Die Temperatur war bereits auf achtunddreißig Grad gestiegen. Jedes Staubkorn war mit Hitze angefüllt. Keine einzige Wolke zog am Himmel dahin. In wenigen Wochen würde die rastlose Sonne die Äcker ausdörren und zerfurchen, die gebrechlichen und hinfälligen Bewohner dieses schattenlosen Landstriches, die kranken Kühe, die hageren Straßenköter, die ausgemergelten Katzen und die entkräfteten Menschen zur Strecke bringen.

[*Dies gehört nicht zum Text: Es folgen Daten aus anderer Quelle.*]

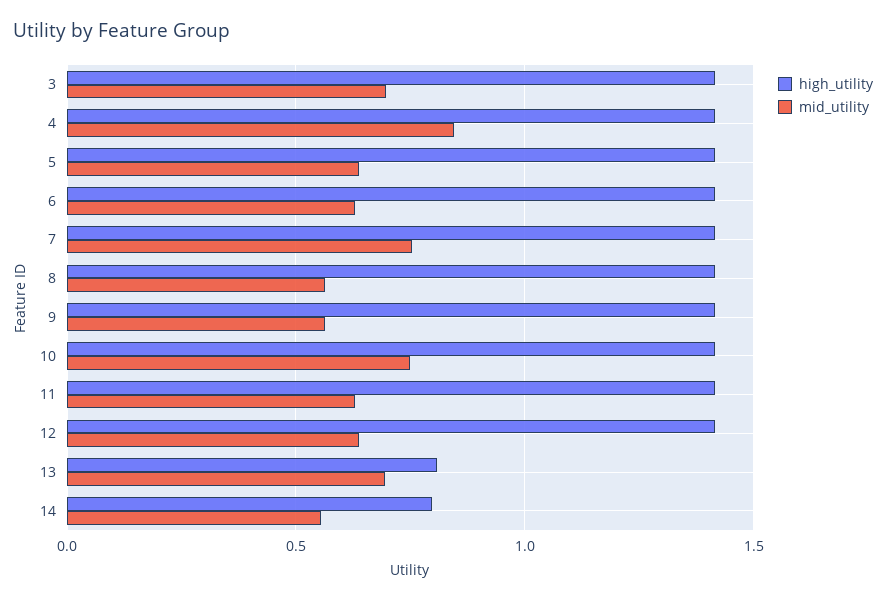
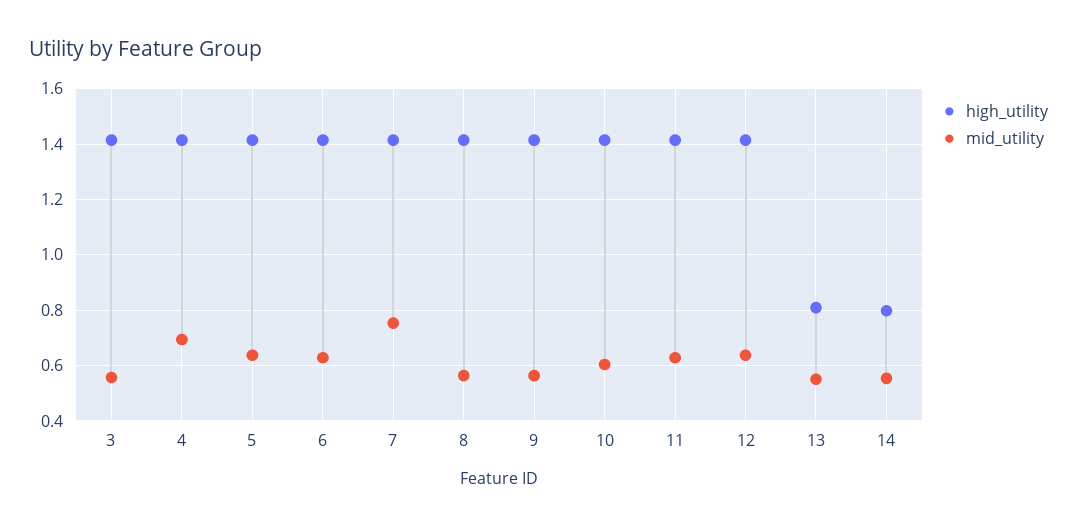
mid_utility, 3: 0.7 -> 0.55
mid_utility, 4: 0.85 -> 0.7
mid_utility, 10: 0.75 -> 0.6
mid_utility, 13: 0.7 -> 0.55

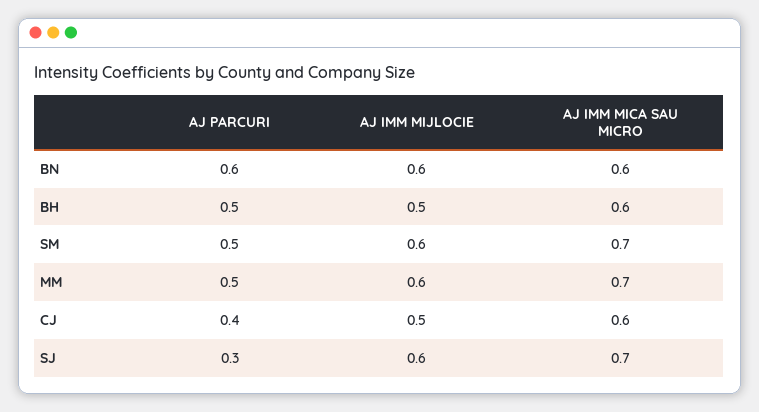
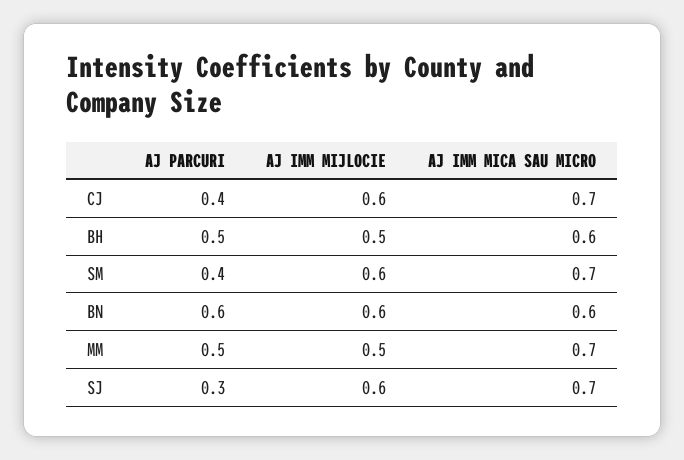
AJ PARCURI, SM: 0.5 -> 0.4
AJ IMM MIJLOCIE, MM: 0.6 -> 0.5
AJ IMM MIJLOCIE, CJ: 0.5 -> 0.6
AJ IMM MICA SAU MICRO, CJ: 0.6 -> 0.7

Vor der Schranke des Bahnüberganges von Moth hatte sich ein knatternder Schwarm von Motorrädern gebildet, hatten sich Kühe und Kälber, Ziegen und Hunde, Traktoren und Kinder auf großen, schwarzen Fahrrädern zu einer Menge angestaut, die auf den langsam aus der Ferne heranrauchenden Güterzug wartete, der mit einem in der weiten Ebene verhallenden Pfiff seinen Durchzug ankündigte.
Jenseits des Schrankenpostens tat sich das einstige Königreich von Samthar auf.
Hier hatte im frühen achtzehnten Jahrhundert der Ahnherr des jetzigen Maharajas von Samthar ein sich über vierhundertsechzig Quadratkilometer erstreckendes Reich gegründet.
Es ist ein spärlich besiedeltes, doch fruchtbares Stück Erde. Klar und rauschend durchfließt das Wasser eines breiten Kanals die Felder, wo Weizen und Reis, Senf und Hanf gedeihen, wo Mango- und Amlabäume, Guavas und Papayas wachsen.
Von blühenden Kletterpflanzen umrankte Akazienbäume säumten die schnurgerade durch die Felder führende Landstraße.
Hin und wieder erblickte ich in der Ferne den Butea monosperma, von den Briten auch Flame of the Forest genannt, ein Baum, dessen leuchtend rote, geruchlose Blüten wie kleine, blutgetränkte Fahnen an den laublosen Zweigen hingen. Diese nektarreichen Blüten zogen zu dieser Jahreszeit die Vögel des Landes an, die Hirtenstare und Langschwanzdrosslinge, die Bülbül und die indischen Zaunkönige.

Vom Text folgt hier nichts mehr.